I am a PhD research student at the University of Aberdeen, working on driving behavior change which aims to use AI and Natural Language Generation (NLG) tools to enable a mobile app generate periodic feedbacks for drivers from their driving data collected during a trip non-western countries, Nigeria as case study.
I have tried to access road types and speed limits for Nigerian roads using a python scripts to querry OSM, but all efforts have failed, as I end up in errors after days and days of running the scripts.
I am using the longitude and latitude of each datapoint, and I have over 400,000 of them.
What I observed was that if I increase the distance, I am able to get the speed limits but at some point, it get lost again, and I fear the even the ones with so much distance from the point may not even be getting the right speed limit.
Does anybody have any suggestions?
Because I was actually thinking of starting a project that would begin the acquisition of road types their corresponding speed limits using a the crowed sourcing model, were an interface is hosted that enables people to enter the name of the road name, road type (Street, street-built-up, expressway, expressway-built-up, highway, highway-built-up), location type (rural or urban), local government and State.
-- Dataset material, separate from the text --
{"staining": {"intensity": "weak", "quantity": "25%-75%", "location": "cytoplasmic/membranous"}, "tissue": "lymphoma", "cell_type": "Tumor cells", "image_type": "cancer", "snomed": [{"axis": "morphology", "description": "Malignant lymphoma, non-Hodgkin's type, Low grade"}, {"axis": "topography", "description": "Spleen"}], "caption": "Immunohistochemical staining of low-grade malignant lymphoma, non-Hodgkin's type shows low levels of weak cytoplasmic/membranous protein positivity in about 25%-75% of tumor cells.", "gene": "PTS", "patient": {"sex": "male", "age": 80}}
I have written an algorithm that would match the road types to the legal speed limits for each kind of road as defined in the High way code in the link here [IX. SPEED LIMITS ON DIFFERENT ROADS AND FOR DIFFERENT VEHICLES - Nigeria Highway Code] IX. SPEED LIMITS ON DIFFERENT ROADS AND FOR DIFFERENT VEHICLES - Nigeria Highway Code)
import osmnx as ox
def get_road_type(longitude: float, latitude: float) -> str:
# code to get road type using longitude and latitude
dist=5000
G = ox.graph_from_point((latitude, longitude),dist, network_type='drive')
edges = ox.distance.nearest_edges(G, longitude, latitude)
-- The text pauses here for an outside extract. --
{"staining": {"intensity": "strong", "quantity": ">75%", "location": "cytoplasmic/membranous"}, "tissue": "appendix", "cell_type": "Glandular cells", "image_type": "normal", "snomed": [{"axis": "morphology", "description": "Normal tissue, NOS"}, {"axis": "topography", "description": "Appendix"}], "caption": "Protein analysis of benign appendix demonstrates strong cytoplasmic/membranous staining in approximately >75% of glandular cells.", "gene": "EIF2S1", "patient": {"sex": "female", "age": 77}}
G_details=G[edges[0]][edges[1]]
# print(G_details)
return G_details[0]['highway']
import osmnx as ox
# Define the location by latitude and longitude
lat, lon =6.69507, 184100
# G = ox.graph_from_point((lat,lon), dist=2000, network_type='all')
G = ox.graph_from_point((lat,lon), dist=10, network_type='all')
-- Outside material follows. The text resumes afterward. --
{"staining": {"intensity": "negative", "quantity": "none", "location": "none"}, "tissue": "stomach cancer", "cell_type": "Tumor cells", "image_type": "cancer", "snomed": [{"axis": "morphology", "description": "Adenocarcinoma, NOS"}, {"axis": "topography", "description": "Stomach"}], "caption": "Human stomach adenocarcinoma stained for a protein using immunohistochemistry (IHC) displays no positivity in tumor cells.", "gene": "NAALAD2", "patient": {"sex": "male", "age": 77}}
# Get the nearest node to the location
nearest_node = ox.distance.nearest_nodes(G, lon, lat)
# Get the edges that the nearest node is a part of
edges = ox.graph_from_point((lat, lon), dist=100, network_type='drive')
# Loop through the edges and get the speed limit of each
n=0
for u, v, k, data in edges.edges(keys=True, data=True):
if 'maxspeed' in data:
print(f"The speed limit on {data['name']} is {data['maxspeed']} mph.")
else:
print(f"No speed limit information found for {data['name']}.")
Calling G = ox.graph_from_point((latitude, longitude),dist, network_type='drive') for each of them (if I understand code right) will not works well, that is beyond capacity of underlying services.
Thanks for sharing the code!
I contacted authors of that library and suggested to improve their documentation and give better guidance about limits of underlying services. Maybe also provide suggestions for working with data on larger scale (maybe osmx has support for importing extracts for a given country? or planet-scale imports? though I am not familiar with this specific library).